Ja również nie twierdzę, że mamy w Polsce system totalitarny, ale szereg powtarzających się zjawisk, poczucie bezkarności w ich wprowadzaniu prowadzi nas w prostej drodze do powtórki tamtych lat.
.Rząd z premierem na czele i jego ministrowie udowadniają, że w Polsce nie ma totalitaryzmu. Trwa zażarta walka na słowa i ich interpretacja. Mimo, że główny autor powstałego zamieszania nawet przeprosił za użycie pewnych słów, ale machina propagandowa puszczona w dalej ruch działa.
.” Wojski przestał GRAĆ ALE ECHO WCIĄŻ GRAŁO”
Ludzie chwycili za pióra, dopadli mikrofonów, rozsiedli się w studiach telewizyjnych i walą w o. Rydzyka wytykając mu, ze miał CZELNOŚĆ tak zdecydowanie ocenić niesprawiedliwość jakiej doznał od władz swego kraju.

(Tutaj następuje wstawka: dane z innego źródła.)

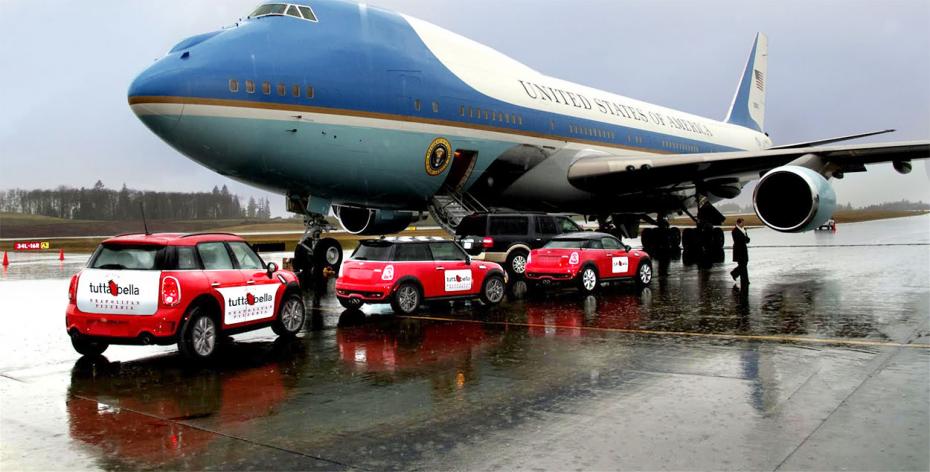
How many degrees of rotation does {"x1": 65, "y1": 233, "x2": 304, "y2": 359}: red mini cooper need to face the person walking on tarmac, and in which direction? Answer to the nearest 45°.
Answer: approximately 45° to its right

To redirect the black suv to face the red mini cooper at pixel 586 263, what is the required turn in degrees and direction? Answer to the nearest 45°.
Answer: approximately 90° to its right

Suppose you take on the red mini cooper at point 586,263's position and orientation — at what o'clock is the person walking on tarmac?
The person walking on tarmac is roughly at 1 o'clock from the red mini cooper.

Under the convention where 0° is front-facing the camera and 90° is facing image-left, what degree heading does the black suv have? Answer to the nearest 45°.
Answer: approximately 225°

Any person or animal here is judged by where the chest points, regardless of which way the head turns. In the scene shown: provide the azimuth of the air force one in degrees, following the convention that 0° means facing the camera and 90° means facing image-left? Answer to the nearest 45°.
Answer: approximately 45°

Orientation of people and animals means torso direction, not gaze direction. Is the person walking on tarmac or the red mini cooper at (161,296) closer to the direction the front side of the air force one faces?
the red mini cooper

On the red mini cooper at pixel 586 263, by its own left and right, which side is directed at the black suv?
left

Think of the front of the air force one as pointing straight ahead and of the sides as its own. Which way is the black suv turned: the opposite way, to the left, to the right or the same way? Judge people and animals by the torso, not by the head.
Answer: the opposite way

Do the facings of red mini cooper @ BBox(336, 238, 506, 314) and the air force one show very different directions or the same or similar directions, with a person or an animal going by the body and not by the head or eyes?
very different directions

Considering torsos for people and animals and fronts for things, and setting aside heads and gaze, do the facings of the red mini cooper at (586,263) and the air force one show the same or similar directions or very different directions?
very different directions

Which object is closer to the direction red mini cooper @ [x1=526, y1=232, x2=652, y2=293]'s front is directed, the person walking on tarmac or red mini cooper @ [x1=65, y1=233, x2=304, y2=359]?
the person walking on tarmac
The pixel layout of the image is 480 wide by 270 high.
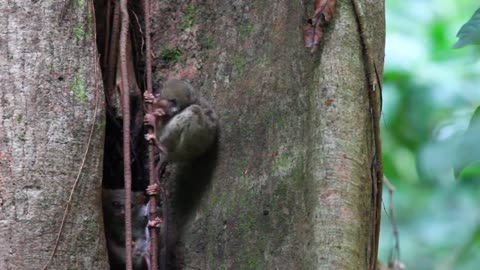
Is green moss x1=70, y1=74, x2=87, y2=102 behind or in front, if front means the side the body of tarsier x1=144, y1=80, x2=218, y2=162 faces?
in front

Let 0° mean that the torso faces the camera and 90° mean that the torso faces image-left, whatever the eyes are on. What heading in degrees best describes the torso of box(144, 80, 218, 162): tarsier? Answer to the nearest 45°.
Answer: approximately 90°

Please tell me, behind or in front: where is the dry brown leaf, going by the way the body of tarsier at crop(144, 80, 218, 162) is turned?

Może, gdyby powiedział to w leśnej głuszy i słyszałoby go kilkudziesięciu parafian, nie wiedzielibyśmy ani o tych słowach, ani o problemie, jaki nim powodował.
W Polsce bowiem jest tak, że gdy chcemy dochodzić swoich racji w ustawowych warunkach, decydenci mają nas w dalekim poważaniu i dopiero, gdy temat wyleje się poza kraj, a usłyszą to inni i dowiedzą się o panujących w naszym PRZEKRETACH, to wówczas zaczyna się najazd na autora informacji, używa się wszelkich dostępnych w państwie instrumentów i instytucji.
Wysyłane są noty dyplomatyczne do Watykanu, premier rozmawia z nuncjuszem papieskim, jednym słowem wielka heca. A tu jednocześnie Kaczyński z Macierewiczem przedstawiają własny punkt widzenia na katastrofę smoleńską, dowodząc wczoraj, ze główną wina za tragedię ponoszą Rosjanie. Dzisiaj rozszerzą spektrum winnych i znów media rozpoczną kontrofensywę przeciwko opozycji. Jednym słowem przedstawianie własnych poglądów jest napiętnowane, bowiem prawdę może głosić tylko oficjalna propaganda i specjalnie wytypowani dziennikarze. To jest nowy model wolności słowa.
Należy zauważyć, że krytyka rządu i głoszenie odmiennych poglądów niż prezentowanej są przez wybrane media i przez nasze władze oraz wszelkie instytucje tej władzy, traktowane jest nie tylko poważnie, ale bardzo również surowo. Mimo nawarstwiających się problemów i załamujących się planów i zadań gospodarczych RZĄD NIE ODPUSZCZA NIKOMU NA POLU PROPAGANDOWYM
Nie liczą się dzisiaj zatory w budowie autostrad i stadionów, nie licża się żenujące umiejętności ministra infrastruktury i innych ministrów, dzisiaj liczy się panowanie na rynku medialnym.
Zatem, jakie to jest państwo w którym za głoszenie prawdy oskarża się obywatela i stawia przed obliczem sądu. Jakie to może być państwo, jeżeli o tym doskonale wie Prokurator Generalny i akceptuje takie działania?
Czy do demokratycznych zasad działania należy wzywanie obywatela do poddania się badaniom psychiatrycznym? Znane są oczywiście takie działania i one dotyczyły państwa TOTALITARNEGO, JAKIM BYŁA WÓWCZAS ROSJA SOWIECKA.
Czy do demokratycznych zasad należą podrabianie, usuwanie i fałszowanie dokumentów w aktach sprawy, celem uzasadnienia wnoszonych oskarżeń ? Czy takie postepowania nie noszą znamion totalitaryzmu.
Ja również nie twierdzę, że mamy w Polsce system totalitarny, ale szereg powtarzających się zjawisk, poczucie bezkarności w ich wprowadzaniu prowadzi nas w prostej drodze do powtórki tamtych lat. Jeżeli dalej będziemy bierni wobec wylewającego się bezprawia, jeżeli racja zawsze będzie leżeć tylko po stronie rządzących, a poszukiwanie prawdy będzie przez władze piętnowana przy pomocy sądów, to niedługo będziemy świadkami TAKIEJ RZECZYWISTOŚCI, ale wówczas już nikt nie będzie miał odwagi o tym napisać.